BEGIN Study material

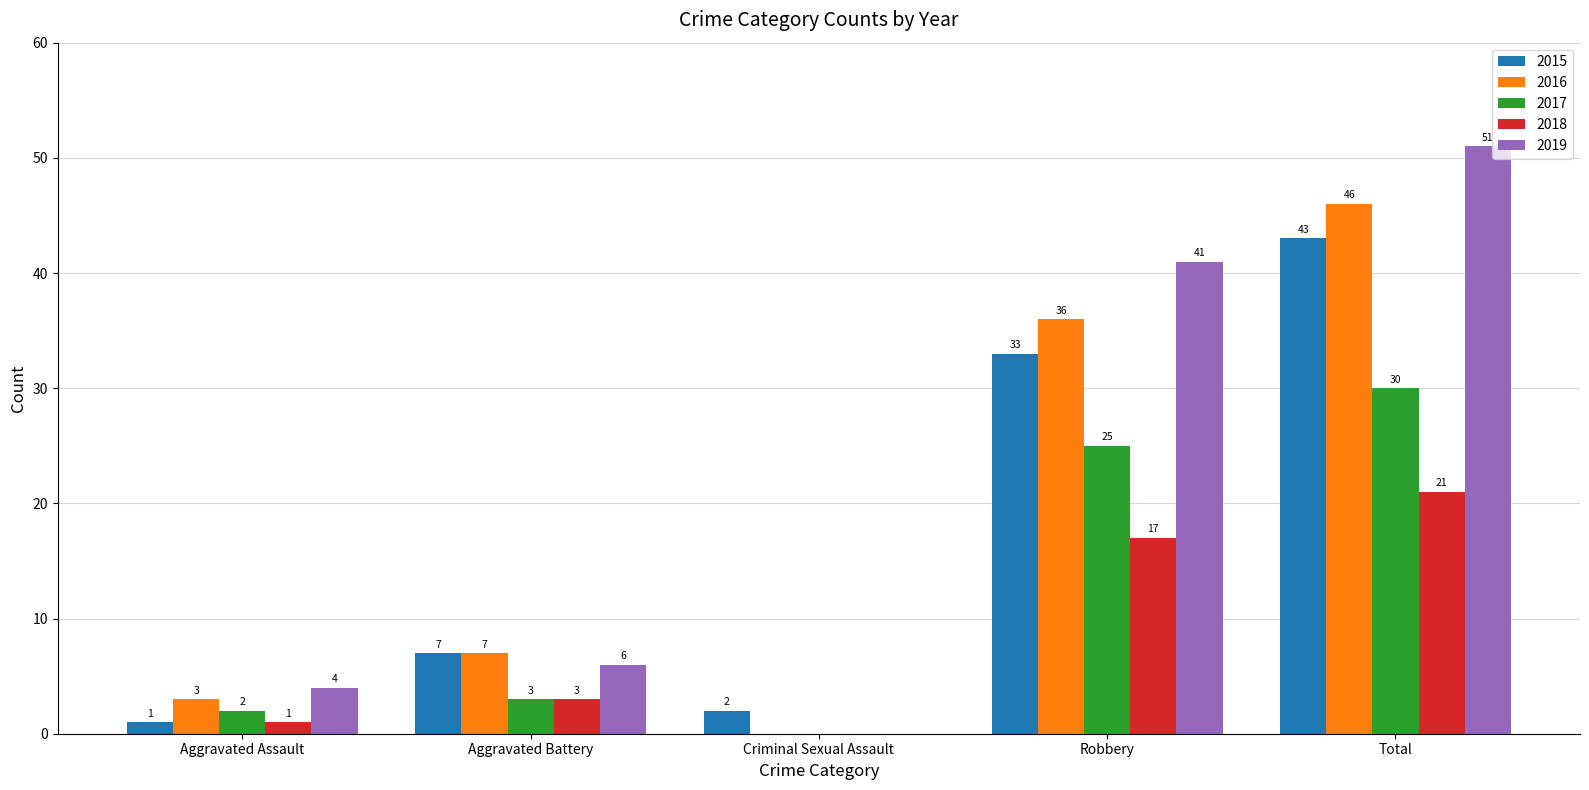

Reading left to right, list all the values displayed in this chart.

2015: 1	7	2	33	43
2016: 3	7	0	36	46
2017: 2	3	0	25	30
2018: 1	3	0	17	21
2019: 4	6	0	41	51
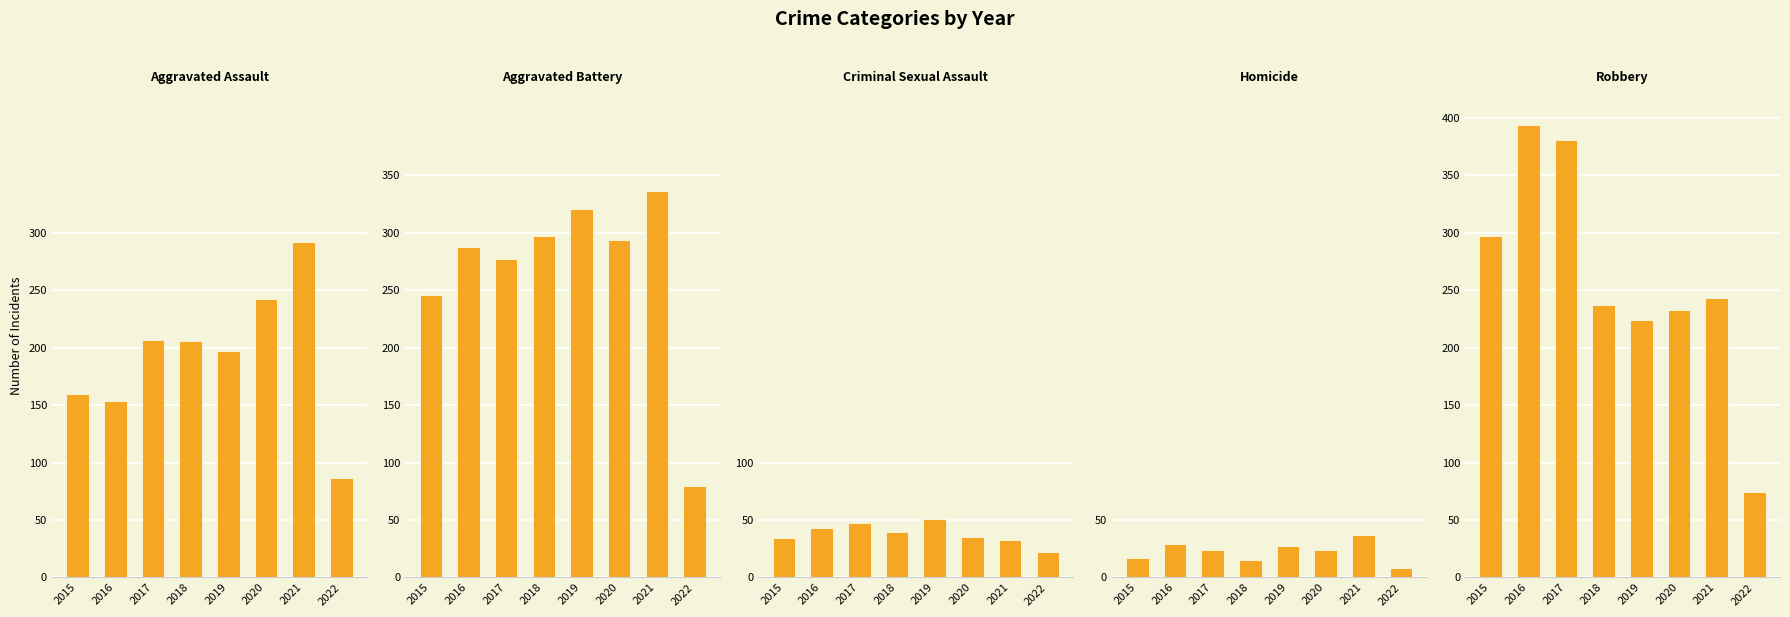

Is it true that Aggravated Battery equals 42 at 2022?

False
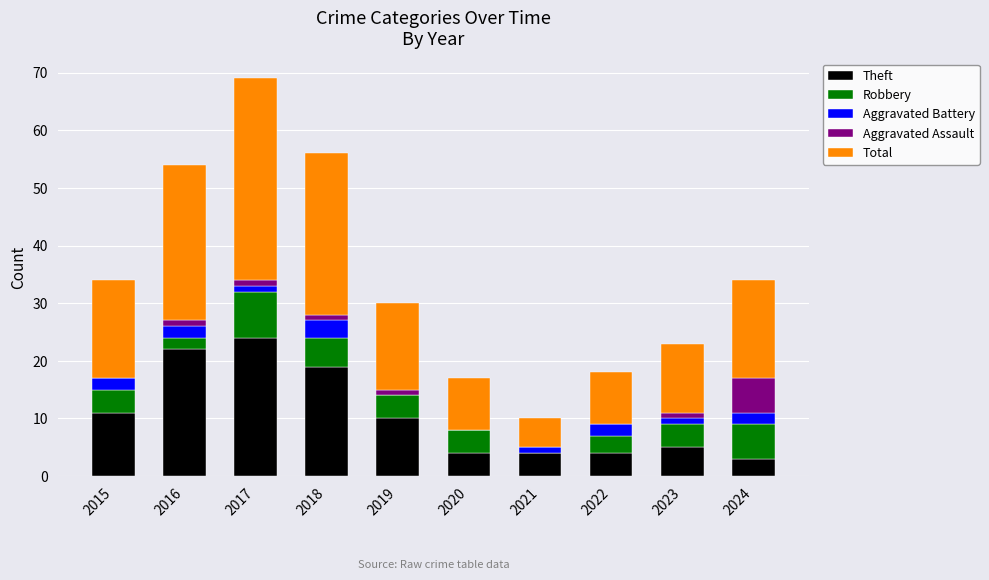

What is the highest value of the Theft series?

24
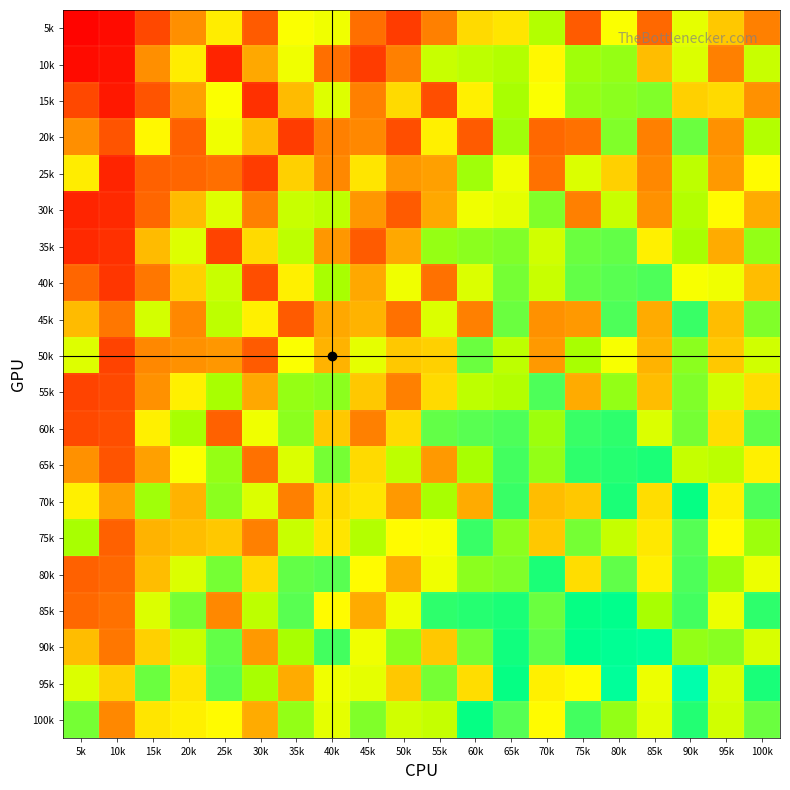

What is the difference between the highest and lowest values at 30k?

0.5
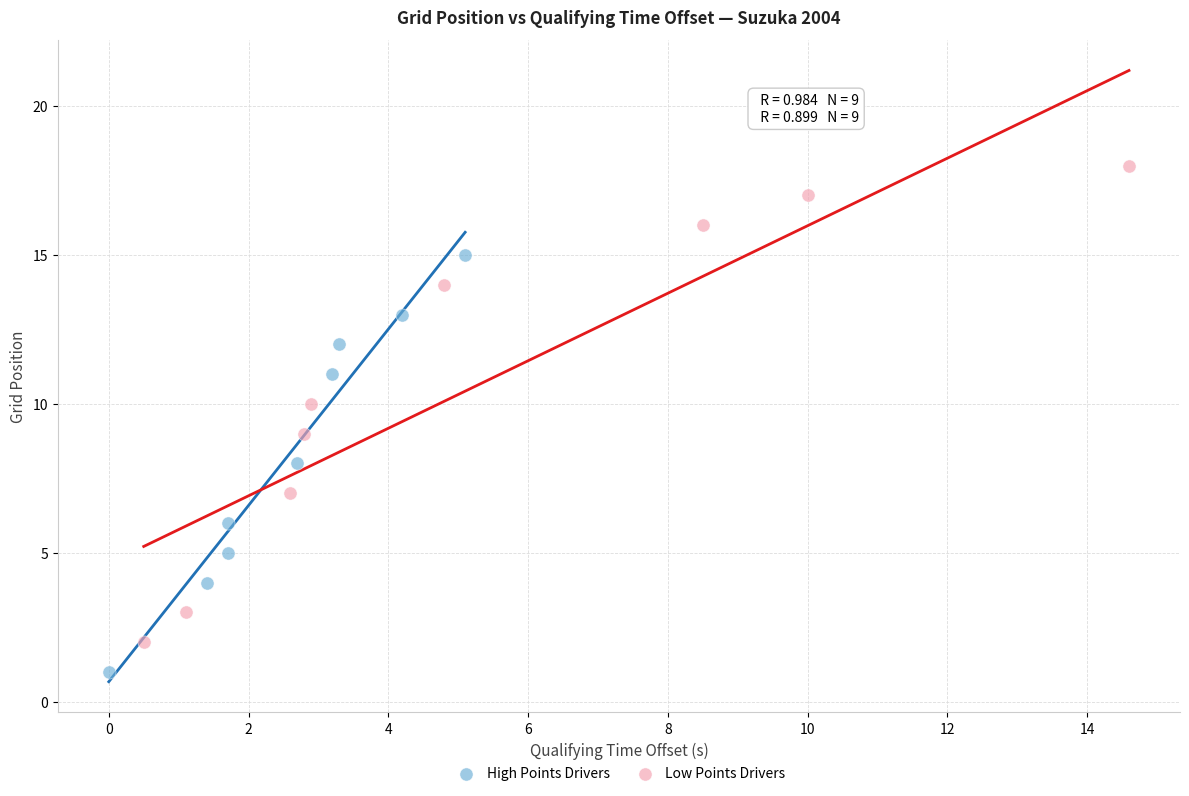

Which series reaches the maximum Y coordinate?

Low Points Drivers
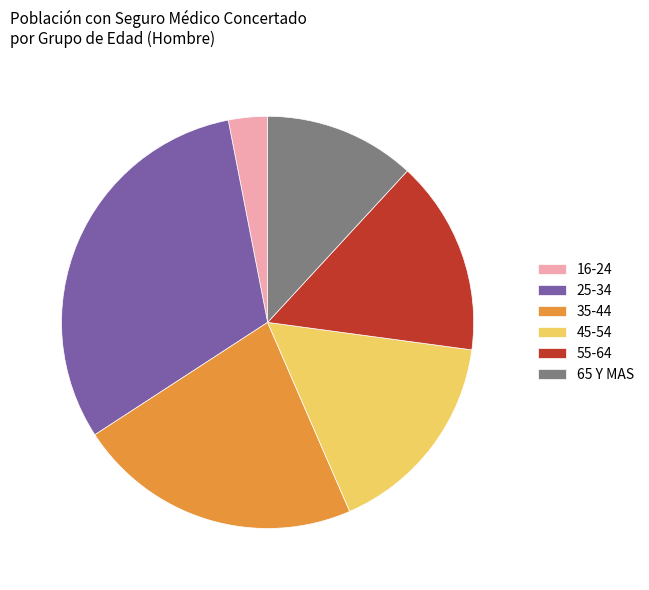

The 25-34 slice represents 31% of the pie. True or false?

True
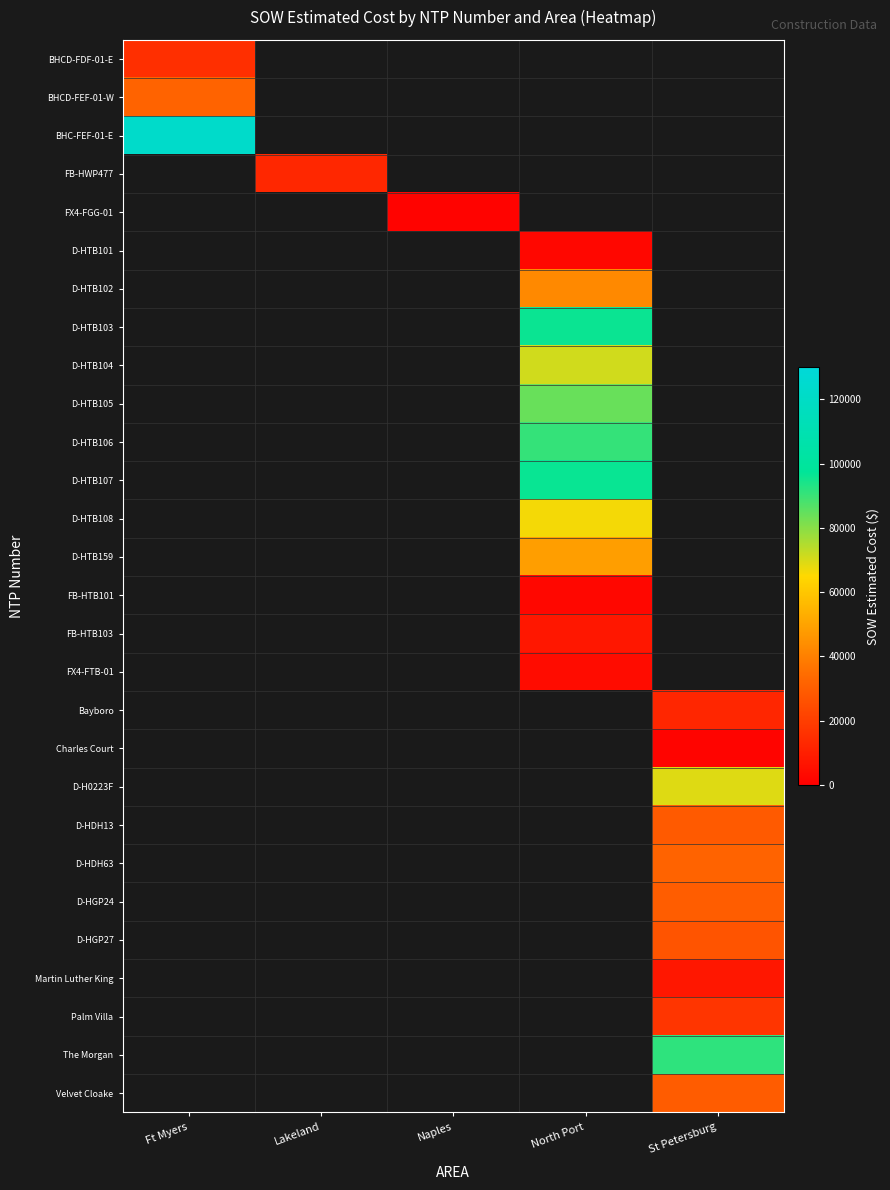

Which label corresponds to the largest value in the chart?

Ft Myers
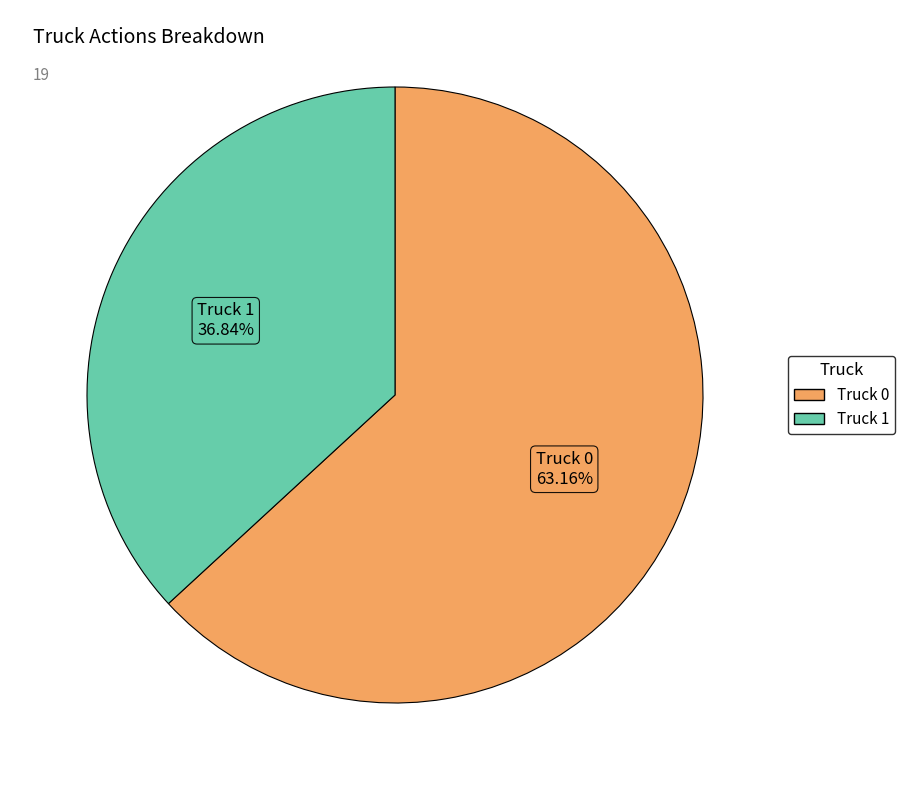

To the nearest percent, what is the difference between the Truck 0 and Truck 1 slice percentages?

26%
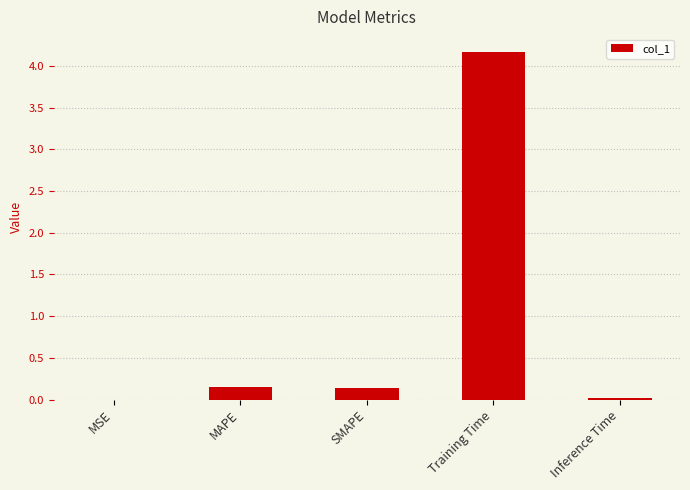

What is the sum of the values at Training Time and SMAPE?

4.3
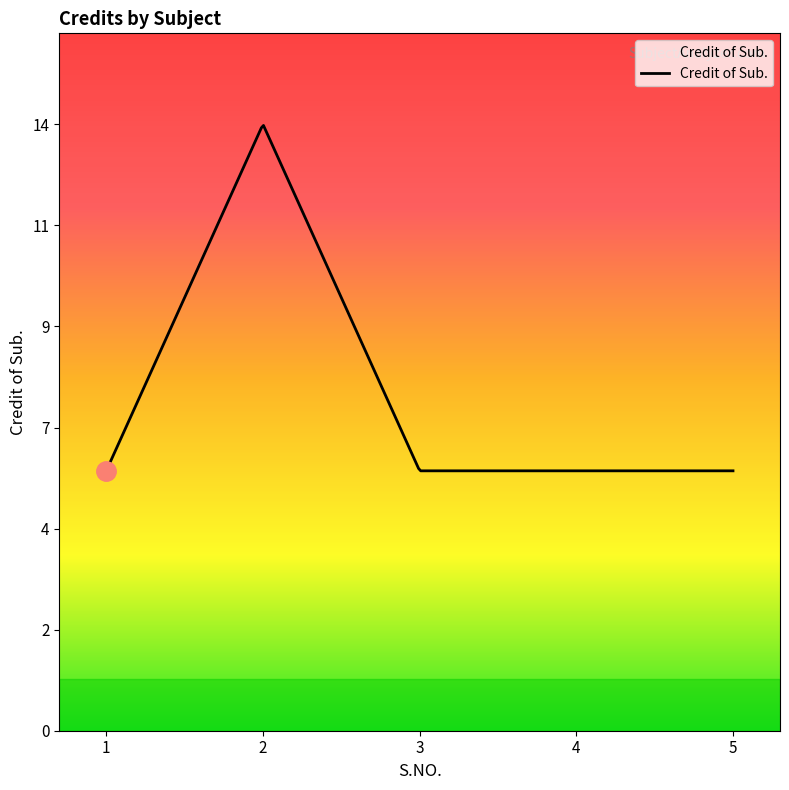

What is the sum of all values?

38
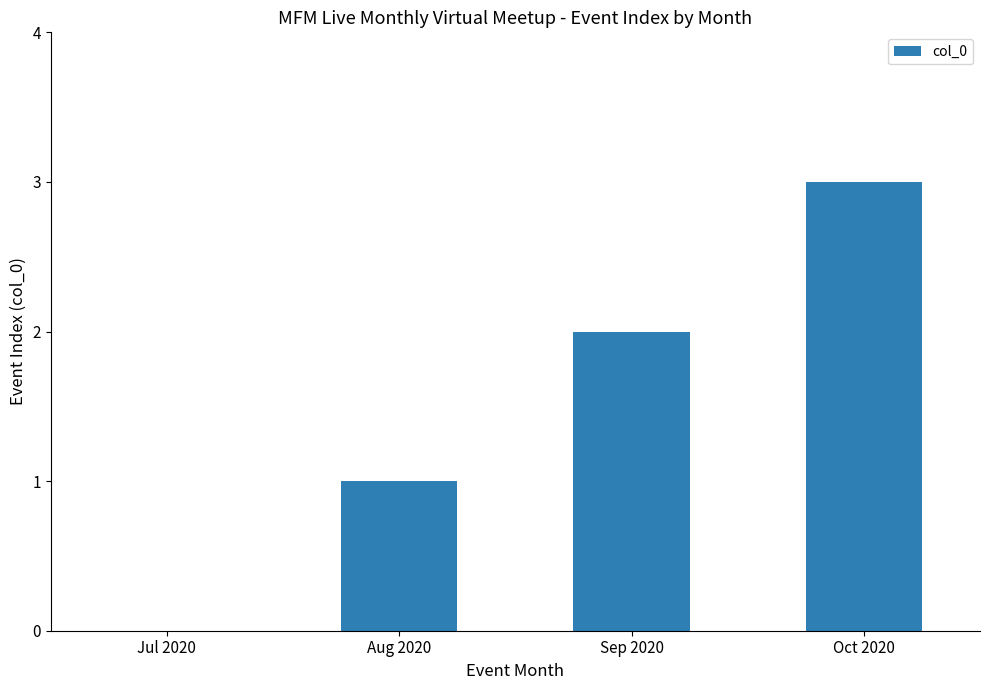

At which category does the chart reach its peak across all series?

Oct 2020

END Study material

• _About this exercise_
Rewrite the data starting at the line that contains "What is the sum of the" and ending at the end of the data, with "sum" replaced by "total" and everything else unchanged. Leave the pictures out of your answer.

• _Solved exercise_
What is the total of the values at Training Time and SMAPE?

4.3

What is the total of all values?

38

At which category does the chart reach its peak across all series?

Oct 2020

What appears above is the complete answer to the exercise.